Chapter 7 executable program works
First, the study notes
1.ELF
2. Compile program
3. Connect with the library
Second, the test records
1. Start by updating the kernel, then test_exec.c will overwrite test.c
2.test.c document adds exec system call, start a kernel function correctly and check execv
3. Finally, start gdb debugger
4. sys_execve set breakpoints in the other places, and single-step
5. Enter readelf last exit debug mode -h hello hello you can view the EIF head
Visible elf header size is 52 bytes, and analyzed by hexadecimal dump command reads the first 52 bytes
6. command: hexdump -x hello -n 52
Analysis:
First line:
the first four bytes at the beginning of the fixed elf 7f454c46 (0x45,0x4c, 0x46 is 'e', 'l', 'f' corresponding to the encoded ascii), which represents an ELF object. The next byte 01 represents a 32-bit object, the following representation is a little endian byte 01 represents the law, then the next byte 01 indicates a version of the file header.
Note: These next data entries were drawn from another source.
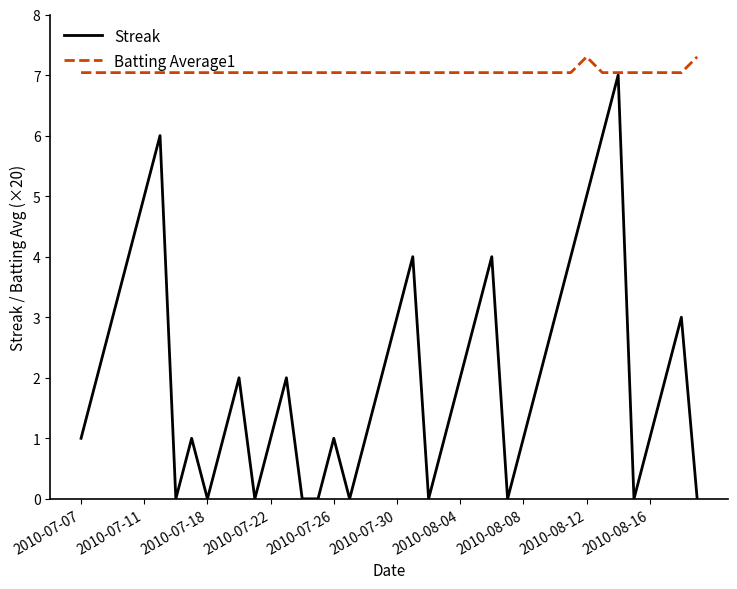

What is the average value of the Batting Average1 series?

7.1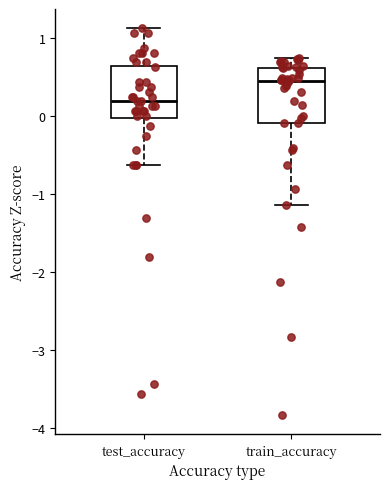

Reading left to right, read every box against the y-axis: the position of its median line, the range the box covers, and the ends of its whiskers. The values are not printed on the chart, so give them approximately, as read against the axis.

test_accuracy: median 0.2, box 0.0 to 0.6, whiskers -0.6 to 1.1
train_accuracy: median 0.4, box -0.1 to 0.6, whiskers -1.1 to 0.7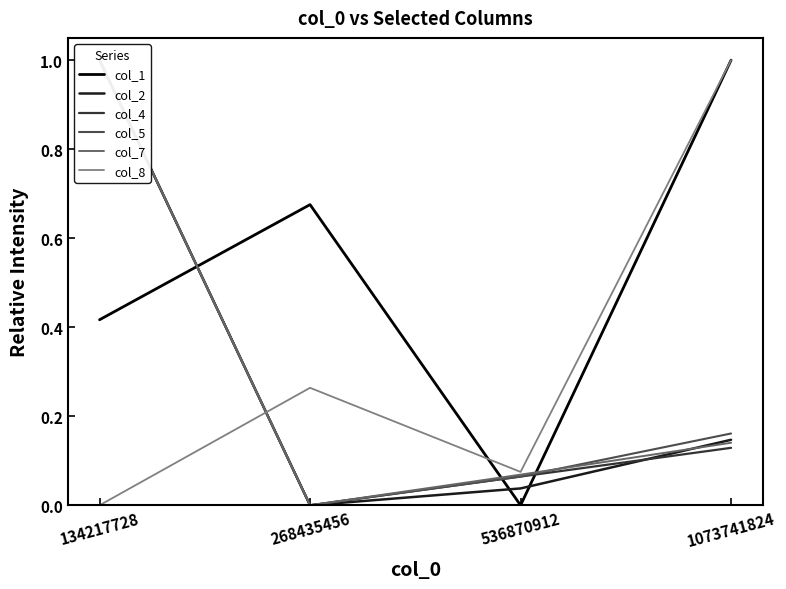

How many intersections are there between col_2 and col_1?

3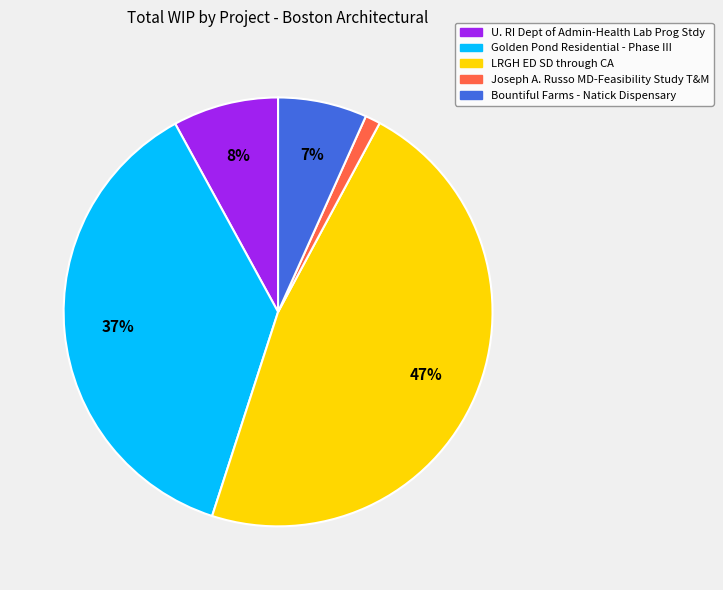

Is Joseph A. Russo MD-Feasibility Study T&M the majority of the pie?

No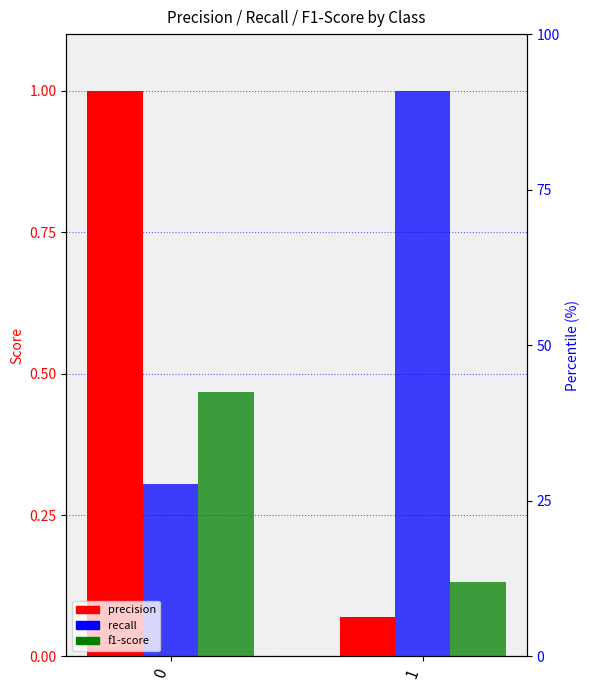

What are all the series names shown in the legend?

precision, recall, f1-score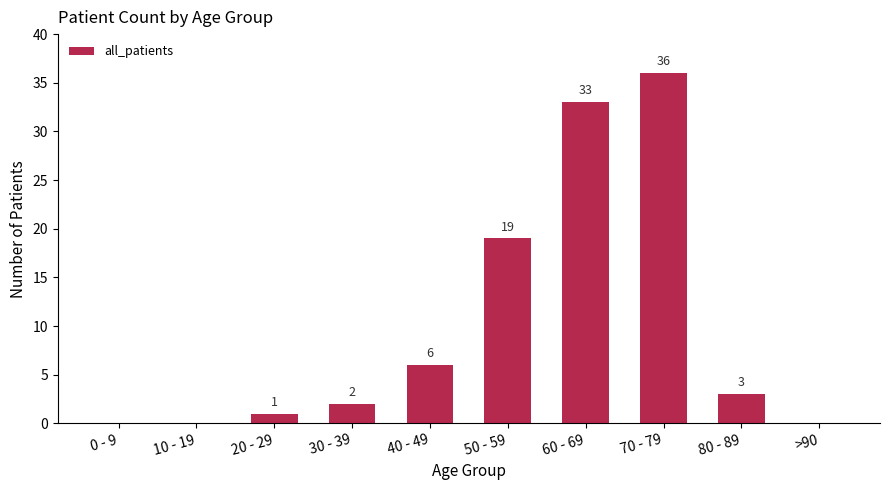

Where is the data nearest to the value 18?

50 - 59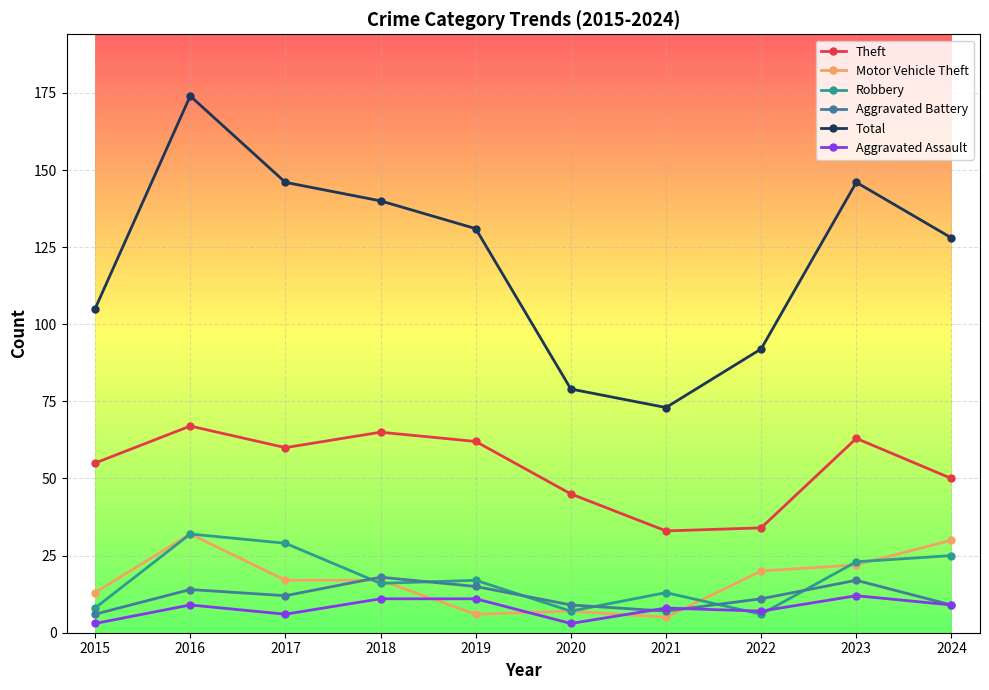

How many lines are shown in the chart?

6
The remaining defaults are set to 0.
The second line:
e_type value of 0x0002 indicate an executable file. e_machine value 0x0003 represents a intel80386 processor architecture. e_version value 0x00000001 Indicates the current version. e_entry 0x04080a8d value represents the entry point. e_phoff offset value of 0x00000034 indicates that the program header table is 0x34 or 52 bytes exactly elf header size.
Third row:
e_shoff 0x000a20f0 value represents the section header table offset address. 0x00000000 indicates an unknown value processor e_flags particular marker. e_ehsize value 0x0034 represents elf file header size 52 bytes. e_phentsize entry indicates the length of a program header table (application head), i.e. the value of 0x0020 is 32 bytes. e_phnum value 0x0006 gives the number of entries in the program header table. e_shentsize value of 0x0028 indicates the section header table entry (header section) size is 40 bytes.
Fourth row:
the e_shnum 0x001f value of the section header table showing the entrance 31. 0x001c e_shstrndx value represents the index section name string table section in the table.
7.exec () Function Structure
int do_execve(struct filename *filename,
const char __user *const __user *__argv,
const char __user *const __user *__envp)
{
return do_execve_common(filename, argv, envp);
}
static int do_execve_common(struct filename *filename,
struct user_arg_ptr argv,
struct user_arg_ptr envp)
{
// 检查进程的数量限制
// 选择最小负载的CPU,以执行新程序
sched_exec();
// 填充 linux_binprm结构体
retval = prepare_binprm(bprm);
// 拷贝文件名、命令行参数、环境变量
retval = copy_strings_kernel(1, &bprm->filename, bprm);
retval = copy_strings(bprm->envc, envp, bprm);
retval = copy_strings(bprm->argc, argv, bprm);
// 调用里面的 search_binary_handler
retval = exec_binprm(bprm);
// exec执行成功
}
static int exec_binprm(struct linux_binprm *bprm)
{
// 扫描formats链表,根据不同的文本格式,选择不同的load函数
ret = search_binary_handler(bprm);
// ...
return ret;
}Third, the summary
From the above code, do_ execve call do_ execve_ common, but do_ execve_ common and mainly rely on the exec_ binprm, have a vital function in the exec_ binprm called search_binary_ handler. This is the internal sys_execve processing.
This week the focus of learning is the process of document processing:
- Pretreatment: gcc -E -o hello.cpp hello.c -m32 (responsible for the include file contains come, macro substitution)
- Compile: gcc -x cpp-output -S hello.s -o hello.cpp -m32 (gcc -S calls ccl, compiling a compendium
-S calls ccl, compiled into assembly code) - Compilation: gcc -x assembler -c hello.s -o hello.o; (gcc -c call as, get binaries)
- Links: gcc -o hello hello.o; (gcc -o ld call form the target executable file)
Links are divided into static linking and dynamic linking. Statically linked ELF object file generated three main:
- Relocatable files: save the code and appropriate data, and other object used to create an executable file or a shared file together. Mainly .o file.
- Executable: Saving a program to be executed, it pointed out that the exec (BA_OS) How to create a program process mapping, documentation and how to load out where to begin.
- Share files: holds code and data used are the following two linker links:
One link compiler, you can create other object files and other relocatable and shared files;
the second is the dynamic linker, a joint executable share files and other files to create a process image. Mainly .so file.
eip is also an important concept for the eip address entry, if it is statically linked executable file, point to the eip elf file header e_entry referred to; if it is dynamically linked, pointing eip dynamic linker. For when execve statically linked program execution, by modifying the value of eip saved kernel stack as a starting point for the new process.